Job:
Put the lines from the one containing "collectors: J. Ortega" up to and including the one containing "genus: Arachniodes" into a numbered list, leaving out any blank lines.

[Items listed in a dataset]
◇ ◇ ◇
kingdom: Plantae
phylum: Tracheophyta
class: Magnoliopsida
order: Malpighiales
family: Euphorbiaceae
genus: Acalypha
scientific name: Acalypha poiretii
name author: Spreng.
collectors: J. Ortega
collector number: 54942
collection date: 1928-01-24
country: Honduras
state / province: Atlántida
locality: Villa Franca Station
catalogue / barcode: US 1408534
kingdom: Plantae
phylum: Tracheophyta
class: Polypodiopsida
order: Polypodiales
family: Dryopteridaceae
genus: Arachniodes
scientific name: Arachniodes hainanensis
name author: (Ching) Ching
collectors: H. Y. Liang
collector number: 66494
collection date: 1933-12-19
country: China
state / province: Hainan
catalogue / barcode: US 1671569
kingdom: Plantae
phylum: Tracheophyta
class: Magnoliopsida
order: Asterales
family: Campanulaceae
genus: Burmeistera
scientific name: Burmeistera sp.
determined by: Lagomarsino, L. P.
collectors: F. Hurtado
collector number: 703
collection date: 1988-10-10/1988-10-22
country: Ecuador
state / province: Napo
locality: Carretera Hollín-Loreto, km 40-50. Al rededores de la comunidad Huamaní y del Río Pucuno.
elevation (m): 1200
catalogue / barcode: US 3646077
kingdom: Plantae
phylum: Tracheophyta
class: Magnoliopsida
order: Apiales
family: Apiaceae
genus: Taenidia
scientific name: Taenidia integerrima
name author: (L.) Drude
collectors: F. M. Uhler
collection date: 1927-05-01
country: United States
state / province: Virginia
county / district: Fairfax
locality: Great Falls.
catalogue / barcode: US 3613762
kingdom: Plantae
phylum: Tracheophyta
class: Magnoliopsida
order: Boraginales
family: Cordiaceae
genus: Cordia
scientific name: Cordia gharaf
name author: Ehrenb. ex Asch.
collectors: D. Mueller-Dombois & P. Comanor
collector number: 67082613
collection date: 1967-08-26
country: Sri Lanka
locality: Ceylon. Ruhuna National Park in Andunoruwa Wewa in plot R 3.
◇ ◇ ◇
Expected answer:
1. collectors: J. Ortega
2. collector number: 54942
3. collection date: 1928-01-24
4. country: Honduras
5. state / province: Atlántida
6. locality: Villa Franca Station
7. catalogue / barcode: US 1408534
8. kingdom: Plantae
9. phylum: Tracheophyta
10. class: Polypodiopsida
11. order: Polypodiales
12. family: Dryopteridaceae
13. genus: Arachniodes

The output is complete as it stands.